Barend van Lieshout: Which party will solve the healthcare problem?
Healthcare is bound to be a big issue in the general election campaign but are the parties thinking ahead? asks Barend van Lieshout.
In the run-up to the elections the political parties are going to take in their positions. Healthcare is undoubtedly going to loom large in the party programmes. It would be a good thing if parties were to concern themselves with finding solutions for the deficit that is lying in wait. On the other hand, the temptation to ignore it will be hard to resist.
Politicians aren’t supermen and we shouldn’t expect them to perform miracles. With national and international healthcare sectors failing to come up with answers for the looming deficit we can hardly expect party manifesto writers to suddenly see the light as they wrestle with the next paragraph.
Long-term problems
The role of politics in all this is vital nevertheless. Market parties are being faced with a long-term problem which they find difficult to oversee, a state of affairs the government is comfortable with.

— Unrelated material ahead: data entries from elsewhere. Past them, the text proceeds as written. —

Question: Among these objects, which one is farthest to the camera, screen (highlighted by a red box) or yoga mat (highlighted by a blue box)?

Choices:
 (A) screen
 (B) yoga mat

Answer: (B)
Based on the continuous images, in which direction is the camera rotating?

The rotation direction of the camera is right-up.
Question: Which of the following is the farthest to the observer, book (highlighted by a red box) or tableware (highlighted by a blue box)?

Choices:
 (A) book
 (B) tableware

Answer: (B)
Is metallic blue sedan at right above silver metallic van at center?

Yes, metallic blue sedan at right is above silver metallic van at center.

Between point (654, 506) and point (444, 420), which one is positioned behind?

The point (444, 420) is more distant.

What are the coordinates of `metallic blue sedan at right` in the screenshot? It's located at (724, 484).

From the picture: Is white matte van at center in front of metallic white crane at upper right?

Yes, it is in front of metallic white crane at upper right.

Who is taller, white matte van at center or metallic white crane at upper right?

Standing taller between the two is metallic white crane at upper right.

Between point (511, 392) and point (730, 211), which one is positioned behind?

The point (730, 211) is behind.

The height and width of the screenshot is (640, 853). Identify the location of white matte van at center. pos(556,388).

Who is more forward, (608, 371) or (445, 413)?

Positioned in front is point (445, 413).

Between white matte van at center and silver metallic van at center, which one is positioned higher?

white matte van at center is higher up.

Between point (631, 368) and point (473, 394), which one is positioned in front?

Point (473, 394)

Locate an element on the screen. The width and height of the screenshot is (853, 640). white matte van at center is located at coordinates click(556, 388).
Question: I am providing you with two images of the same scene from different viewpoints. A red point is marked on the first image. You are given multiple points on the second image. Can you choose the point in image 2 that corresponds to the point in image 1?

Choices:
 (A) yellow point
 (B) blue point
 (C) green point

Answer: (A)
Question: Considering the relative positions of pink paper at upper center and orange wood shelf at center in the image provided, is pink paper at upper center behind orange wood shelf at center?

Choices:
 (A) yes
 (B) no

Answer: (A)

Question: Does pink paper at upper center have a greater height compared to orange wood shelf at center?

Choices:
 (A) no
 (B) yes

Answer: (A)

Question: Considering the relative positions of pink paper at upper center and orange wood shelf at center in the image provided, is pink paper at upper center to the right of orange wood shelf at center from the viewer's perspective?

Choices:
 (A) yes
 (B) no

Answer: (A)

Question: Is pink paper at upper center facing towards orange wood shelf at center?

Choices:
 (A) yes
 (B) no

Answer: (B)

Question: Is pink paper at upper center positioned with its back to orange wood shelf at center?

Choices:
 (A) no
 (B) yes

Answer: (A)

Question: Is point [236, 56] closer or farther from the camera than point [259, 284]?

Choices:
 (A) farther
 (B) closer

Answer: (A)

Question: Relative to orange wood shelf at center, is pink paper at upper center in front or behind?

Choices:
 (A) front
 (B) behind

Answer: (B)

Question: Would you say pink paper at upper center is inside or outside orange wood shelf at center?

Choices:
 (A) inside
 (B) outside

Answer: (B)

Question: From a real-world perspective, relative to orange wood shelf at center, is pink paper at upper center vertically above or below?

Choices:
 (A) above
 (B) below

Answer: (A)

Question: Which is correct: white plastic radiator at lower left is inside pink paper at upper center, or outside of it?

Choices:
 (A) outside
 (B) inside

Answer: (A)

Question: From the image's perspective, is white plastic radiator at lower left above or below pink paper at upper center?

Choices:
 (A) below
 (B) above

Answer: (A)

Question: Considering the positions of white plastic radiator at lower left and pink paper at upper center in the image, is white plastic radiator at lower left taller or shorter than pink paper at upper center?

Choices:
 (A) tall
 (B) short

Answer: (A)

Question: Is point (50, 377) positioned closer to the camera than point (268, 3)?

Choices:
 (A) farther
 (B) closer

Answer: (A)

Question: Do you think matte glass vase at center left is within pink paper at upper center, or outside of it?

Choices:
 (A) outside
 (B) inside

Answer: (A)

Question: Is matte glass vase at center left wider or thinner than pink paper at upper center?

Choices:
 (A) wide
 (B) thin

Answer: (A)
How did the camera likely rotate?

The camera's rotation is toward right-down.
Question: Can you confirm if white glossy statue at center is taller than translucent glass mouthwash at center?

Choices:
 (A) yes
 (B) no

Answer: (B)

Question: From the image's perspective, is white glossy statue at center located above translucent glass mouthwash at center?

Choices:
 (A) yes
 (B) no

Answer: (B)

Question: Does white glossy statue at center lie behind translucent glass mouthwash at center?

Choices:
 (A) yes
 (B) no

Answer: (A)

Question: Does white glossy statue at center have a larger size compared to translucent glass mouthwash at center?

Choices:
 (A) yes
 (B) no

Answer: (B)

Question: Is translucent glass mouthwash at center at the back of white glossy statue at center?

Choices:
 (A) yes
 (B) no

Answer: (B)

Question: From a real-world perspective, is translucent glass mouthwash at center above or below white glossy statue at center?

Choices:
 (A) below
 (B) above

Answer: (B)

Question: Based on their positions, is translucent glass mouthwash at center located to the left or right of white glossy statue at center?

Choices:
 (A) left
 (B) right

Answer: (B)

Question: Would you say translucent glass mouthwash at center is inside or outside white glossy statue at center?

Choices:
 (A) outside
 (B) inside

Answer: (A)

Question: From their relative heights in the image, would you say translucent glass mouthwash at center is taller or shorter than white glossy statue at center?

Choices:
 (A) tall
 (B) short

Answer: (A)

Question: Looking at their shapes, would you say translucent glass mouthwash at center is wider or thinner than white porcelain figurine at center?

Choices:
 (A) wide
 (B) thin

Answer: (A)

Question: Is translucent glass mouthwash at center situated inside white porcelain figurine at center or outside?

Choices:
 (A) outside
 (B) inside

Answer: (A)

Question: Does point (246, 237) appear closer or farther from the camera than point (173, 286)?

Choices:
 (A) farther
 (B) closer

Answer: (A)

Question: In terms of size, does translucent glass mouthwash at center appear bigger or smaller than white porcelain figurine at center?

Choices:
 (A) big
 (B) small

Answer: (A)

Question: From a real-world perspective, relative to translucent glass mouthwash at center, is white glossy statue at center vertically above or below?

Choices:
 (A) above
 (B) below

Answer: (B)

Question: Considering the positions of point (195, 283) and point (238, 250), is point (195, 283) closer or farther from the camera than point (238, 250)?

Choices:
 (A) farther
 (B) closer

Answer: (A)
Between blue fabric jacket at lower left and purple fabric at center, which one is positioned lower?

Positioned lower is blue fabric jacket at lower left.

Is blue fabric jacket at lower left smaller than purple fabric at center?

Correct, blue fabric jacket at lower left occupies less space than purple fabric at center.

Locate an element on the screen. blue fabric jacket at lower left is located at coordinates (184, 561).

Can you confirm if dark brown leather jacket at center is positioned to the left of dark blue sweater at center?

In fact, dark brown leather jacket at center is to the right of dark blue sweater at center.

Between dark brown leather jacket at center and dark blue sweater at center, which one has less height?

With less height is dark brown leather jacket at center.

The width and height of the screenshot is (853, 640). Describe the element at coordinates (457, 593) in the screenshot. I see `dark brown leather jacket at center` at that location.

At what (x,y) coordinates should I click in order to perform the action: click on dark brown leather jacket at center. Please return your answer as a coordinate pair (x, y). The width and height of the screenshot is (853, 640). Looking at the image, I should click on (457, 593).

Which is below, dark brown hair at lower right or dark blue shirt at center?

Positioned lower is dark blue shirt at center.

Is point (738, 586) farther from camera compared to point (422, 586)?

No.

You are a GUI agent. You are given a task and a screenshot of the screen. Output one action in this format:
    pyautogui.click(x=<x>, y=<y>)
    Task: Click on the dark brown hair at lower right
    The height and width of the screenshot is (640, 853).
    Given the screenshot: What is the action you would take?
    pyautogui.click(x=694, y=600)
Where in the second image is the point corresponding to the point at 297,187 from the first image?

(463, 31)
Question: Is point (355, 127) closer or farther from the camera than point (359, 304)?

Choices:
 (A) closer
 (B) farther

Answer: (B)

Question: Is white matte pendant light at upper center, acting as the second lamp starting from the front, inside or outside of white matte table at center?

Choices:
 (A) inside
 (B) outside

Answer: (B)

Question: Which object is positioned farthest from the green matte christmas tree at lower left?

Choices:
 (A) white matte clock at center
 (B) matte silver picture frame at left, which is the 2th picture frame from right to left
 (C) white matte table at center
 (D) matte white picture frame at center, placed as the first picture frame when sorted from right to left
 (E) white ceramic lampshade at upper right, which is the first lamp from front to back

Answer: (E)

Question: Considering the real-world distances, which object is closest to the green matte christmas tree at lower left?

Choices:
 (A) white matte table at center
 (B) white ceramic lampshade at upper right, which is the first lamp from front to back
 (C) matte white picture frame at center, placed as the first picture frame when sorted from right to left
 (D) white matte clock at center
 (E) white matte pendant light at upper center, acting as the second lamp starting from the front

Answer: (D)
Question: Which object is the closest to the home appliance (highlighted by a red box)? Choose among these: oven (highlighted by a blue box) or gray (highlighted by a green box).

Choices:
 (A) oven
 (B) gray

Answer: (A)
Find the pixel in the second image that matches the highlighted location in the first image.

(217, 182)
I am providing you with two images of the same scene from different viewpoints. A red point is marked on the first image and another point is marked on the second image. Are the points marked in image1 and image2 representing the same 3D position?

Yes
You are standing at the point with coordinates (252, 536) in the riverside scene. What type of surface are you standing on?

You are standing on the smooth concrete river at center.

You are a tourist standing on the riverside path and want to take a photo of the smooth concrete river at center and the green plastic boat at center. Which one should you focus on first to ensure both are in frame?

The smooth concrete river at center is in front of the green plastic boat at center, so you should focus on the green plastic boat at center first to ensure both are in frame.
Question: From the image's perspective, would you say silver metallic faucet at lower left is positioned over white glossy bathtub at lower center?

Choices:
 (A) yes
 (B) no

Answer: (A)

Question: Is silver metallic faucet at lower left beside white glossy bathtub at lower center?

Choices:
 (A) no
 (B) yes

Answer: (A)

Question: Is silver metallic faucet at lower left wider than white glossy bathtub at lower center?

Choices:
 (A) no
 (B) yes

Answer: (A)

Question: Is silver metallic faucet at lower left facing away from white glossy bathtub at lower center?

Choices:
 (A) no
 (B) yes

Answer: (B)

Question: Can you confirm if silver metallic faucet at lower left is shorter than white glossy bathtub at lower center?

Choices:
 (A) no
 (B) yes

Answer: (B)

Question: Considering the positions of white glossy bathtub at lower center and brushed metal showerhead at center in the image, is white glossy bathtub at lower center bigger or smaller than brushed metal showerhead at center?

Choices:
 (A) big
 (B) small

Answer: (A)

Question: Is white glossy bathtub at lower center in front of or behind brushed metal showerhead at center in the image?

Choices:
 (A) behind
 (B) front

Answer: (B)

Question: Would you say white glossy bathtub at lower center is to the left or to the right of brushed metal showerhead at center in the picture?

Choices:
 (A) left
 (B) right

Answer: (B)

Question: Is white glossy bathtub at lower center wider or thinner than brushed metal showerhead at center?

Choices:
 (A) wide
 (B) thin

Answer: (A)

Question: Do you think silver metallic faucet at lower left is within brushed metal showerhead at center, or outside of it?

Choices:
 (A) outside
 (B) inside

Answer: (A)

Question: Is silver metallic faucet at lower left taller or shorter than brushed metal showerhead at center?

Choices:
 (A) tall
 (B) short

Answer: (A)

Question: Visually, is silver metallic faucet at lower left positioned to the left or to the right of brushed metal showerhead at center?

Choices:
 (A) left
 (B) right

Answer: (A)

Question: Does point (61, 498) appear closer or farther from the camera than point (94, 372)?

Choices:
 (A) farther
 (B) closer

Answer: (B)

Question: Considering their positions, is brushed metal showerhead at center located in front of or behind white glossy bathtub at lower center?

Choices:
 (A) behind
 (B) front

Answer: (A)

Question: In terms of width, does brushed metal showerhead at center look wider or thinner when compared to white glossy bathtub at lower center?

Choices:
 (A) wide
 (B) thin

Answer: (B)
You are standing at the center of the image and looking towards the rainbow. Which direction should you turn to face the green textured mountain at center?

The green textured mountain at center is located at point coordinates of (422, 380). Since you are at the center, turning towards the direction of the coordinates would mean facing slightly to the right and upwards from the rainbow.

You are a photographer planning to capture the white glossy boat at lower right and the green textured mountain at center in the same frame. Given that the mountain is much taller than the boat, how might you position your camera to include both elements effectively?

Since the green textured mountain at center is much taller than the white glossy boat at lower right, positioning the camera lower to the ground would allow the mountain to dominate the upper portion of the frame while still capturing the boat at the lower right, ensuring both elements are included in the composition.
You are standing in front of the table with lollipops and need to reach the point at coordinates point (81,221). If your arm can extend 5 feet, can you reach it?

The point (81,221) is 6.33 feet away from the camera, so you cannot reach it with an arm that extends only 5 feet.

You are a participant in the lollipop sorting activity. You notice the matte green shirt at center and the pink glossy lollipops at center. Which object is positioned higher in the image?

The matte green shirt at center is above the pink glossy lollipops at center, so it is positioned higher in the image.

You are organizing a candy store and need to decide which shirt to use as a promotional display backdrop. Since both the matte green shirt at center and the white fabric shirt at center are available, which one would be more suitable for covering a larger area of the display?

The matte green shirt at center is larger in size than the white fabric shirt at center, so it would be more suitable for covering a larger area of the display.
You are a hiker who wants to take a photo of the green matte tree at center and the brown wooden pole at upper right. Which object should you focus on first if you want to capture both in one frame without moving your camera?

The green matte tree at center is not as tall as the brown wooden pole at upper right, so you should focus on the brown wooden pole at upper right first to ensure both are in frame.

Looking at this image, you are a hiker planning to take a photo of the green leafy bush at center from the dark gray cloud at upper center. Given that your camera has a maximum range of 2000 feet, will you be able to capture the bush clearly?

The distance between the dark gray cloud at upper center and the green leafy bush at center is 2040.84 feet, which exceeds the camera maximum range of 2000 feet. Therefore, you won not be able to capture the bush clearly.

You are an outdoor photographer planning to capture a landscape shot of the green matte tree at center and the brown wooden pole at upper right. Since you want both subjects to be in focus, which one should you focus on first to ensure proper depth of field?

At the same time, it would be a lot to ask political parties to tackle problems stretching over several decades. The healthcare deficit is much less noticeable than the stagnating housing market or the groaning pension funds. In an election battle in which every euro counts only the bravest of the brave will dare invest in an invisible problem.
It would be a much more attractive proposition to hone in on the distribution side of healthcare: who’s getting it and who’s going to pay for it? This will give parties an opportunity to act as defenders of large groups of voters, and come up with heart-wrenching examples of seriously ill and out-of-pocket fellow citizens. An ideal opportunity to touch voters’ hearts and wallets. But no matter how we distribute costs, the problem isn’t going to go away.
Ideologies don’t wash bottoms
Another tempting variant would be to use healthcare as a prop for ideological principles. Market forces, yes or no, for example. A socialist world view needs a socialist healthcare system, a liberal world view favours market forces.
That won’t work either. A politician who doesn’t know what care for the elderly is going to look like in twenty year’s time won’t know if his ideology is going to play any part in it. Ideologies in themselves don’t wash people’s bottoms.
And although it sounds nice, we are not going to be better off with the healthcare care bears who want to pour ever more money in the healthcare pit. ‘More staff on the work floor’, ‘investment in professionals’, it all sounds perfectly reasonable but without any long-term solutions any additional million will evaporate with a tiny hiss in the wake of the disappearing Agema-funds.
I have a proposition:: why not vote for the party that looks beyond the distribution proposals, avoids ideology-driven solutions and doesn’t spend in order to win votes. I can’t wait to see which parties can resist the temptation.